Wednesday, July 29, 2009

Bad Use of Citations


A paper in the British Medical Journal by Steven Greenberg examines the use of citations around a meme in the medical literature. The meme was that beta-amyloid protein "is produced by and injures skeletal muscle of patients with inclusion body myositis". Apparently this is false, but a huge number of papers state that it is true. From the abstract:

"Design A complete citation network was constructed from all PubMed indexed English literature papers addressing the belief that β amyloid, a protein accumulated in the brain in Alzheimer’s disease, is produced by and injures skeletal muscle of patients with inclusion body myositis. Social network theory and graph theory were used to analyse this network.

Results The network contained 242 papers and 675 citations addressing the belief, with 220 553 citation paths supporting it. Unfounded authority was established by citation bias against papers that refuted or weakened the belief; amplification, the marked expansion of the belief system by papers presenting no data addressing it; and forms of invention such as the conversion of hypothesis into fact through citation alone. Extension of this network into text within grants funded by the National Institutes of Health and obtained through the Freedom of Information Act showed the same phenomena present and sometimes used to justify requests for funding."

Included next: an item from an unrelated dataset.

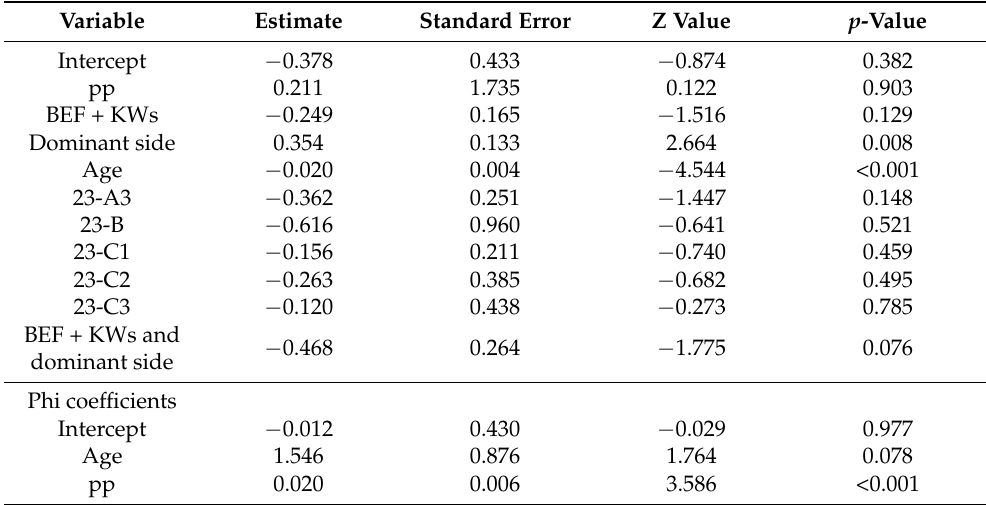
Table 4. Beta multivariate regression analysis of the impact of the different variables on QuickDASH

I've seen a lot of these things going on in economics, including the misrepresentation of my own work on the environmental Kuznets curve meme :) I'm probably guilty of some these practices myself too. And then there is a comment I wrote on someone's paper that I submitted to a journal but that was never published. I thought it would be published and so cited it in one of my papers. The comment has been cited by three people so far according to Google Scholar though the only place the paper actually exists is on my computer.